Der pauschale Verweis darauf, dass die Beschwerdeführerin bei einer Rückkehr nach Griechenland als arbeitsfähige, junge, gesunde Asylberechtigte ohne Sorgepflichten (die minderjährigen Kinder seien in Österreich subsidiär schutzberechtigt) denselben Zugang zu sozialen Rechten wie Staatsbürger hätte und die Beschwerdeführerin erst nach Ablauf der Schutzfrist – sohin acht bzw zwölf Wochen nach der Geburt – überstellt werden würde, wird ihrer Situation, insbesondere hinsichtlich der Möglichkeit der Inanspruchnahme einer geeigneten Unterkunft – vor allem angesichts der vom Bundesverwaltungsgericht selbst wiedergegebenen Berichtslage zur Situation von Schutzberechtigten in Griechenland – nicht gerecht (vgl VfSlg 20.478/2021; VfGH 29.9.2021, E1377/2021 ua; 29.4.2022, E3231/2021; 13.6.2023, E818/2023).
IV. Ergebnis
1. Die Beschwerdeführerin ist durch die angefochtene Entscheidung im verfassungsgesetzlich gewährleisteten Recht auf Gleichbehandlung von Fremden untereinander (ArtI Abs1 Bundesverfassungsgesetz BGBl 390/1973) verletzt worden.

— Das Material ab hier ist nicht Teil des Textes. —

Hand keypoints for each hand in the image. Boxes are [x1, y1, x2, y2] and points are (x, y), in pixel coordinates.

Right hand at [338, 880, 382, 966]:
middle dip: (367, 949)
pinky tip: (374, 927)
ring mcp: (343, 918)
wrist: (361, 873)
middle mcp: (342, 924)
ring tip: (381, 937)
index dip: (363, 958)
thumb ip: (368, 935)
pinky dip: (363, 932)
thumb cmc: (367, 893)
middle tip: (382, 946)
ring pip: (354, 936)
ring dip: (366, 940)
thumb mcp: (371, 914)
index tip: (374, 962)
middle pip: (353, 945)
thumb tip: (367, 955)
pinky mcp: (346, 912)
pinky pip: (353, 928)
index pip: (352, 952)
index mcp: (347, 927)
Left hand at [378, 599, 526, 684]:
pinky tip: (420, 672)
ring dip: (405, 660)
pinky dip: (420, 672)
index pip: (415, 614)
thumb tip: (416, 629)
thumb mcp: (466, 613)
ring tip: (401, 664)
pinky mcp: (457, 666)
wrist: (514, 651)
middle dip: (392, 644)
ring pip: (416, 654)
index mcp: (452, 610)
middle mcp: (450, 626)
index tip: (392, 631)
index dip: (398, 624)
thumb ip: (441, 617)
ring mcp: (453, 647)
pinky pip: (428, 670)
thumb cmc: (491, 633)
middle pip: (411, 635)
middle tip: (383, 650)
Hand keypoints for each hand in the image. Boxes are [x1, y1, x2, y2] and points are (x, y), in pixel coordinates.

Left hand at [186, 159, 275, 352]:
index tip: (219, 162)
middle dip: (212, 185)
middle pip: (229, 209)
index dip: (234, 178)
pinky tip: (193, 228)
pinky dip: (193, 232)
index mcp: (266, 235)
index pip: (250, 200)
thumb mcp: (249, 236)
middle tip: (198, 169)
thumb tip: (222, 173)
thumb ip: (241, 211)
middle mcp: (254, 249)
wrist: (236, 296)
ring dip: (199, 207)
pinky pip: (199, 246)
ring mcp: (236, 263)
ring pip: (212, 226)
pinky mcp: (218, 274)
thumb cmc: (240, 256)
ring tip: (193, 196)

2. Das Erkenntnis ist daher aufzuheben, ohne dass auf das weitere Beschwerdevorbringen einzugehen ist.
3. Diese Entscheidung konnte gemäß §19 Abs4 VfGG ohne mündliche Verhandlung in nichtöffentlicher Sitzung getroffen werden.
4. Die Kostenentscheidung beruht auf §88 VfGG. In den zugesprochenen Kosten ist Umsatzsteuer in Höhe von € 436,– enthalten.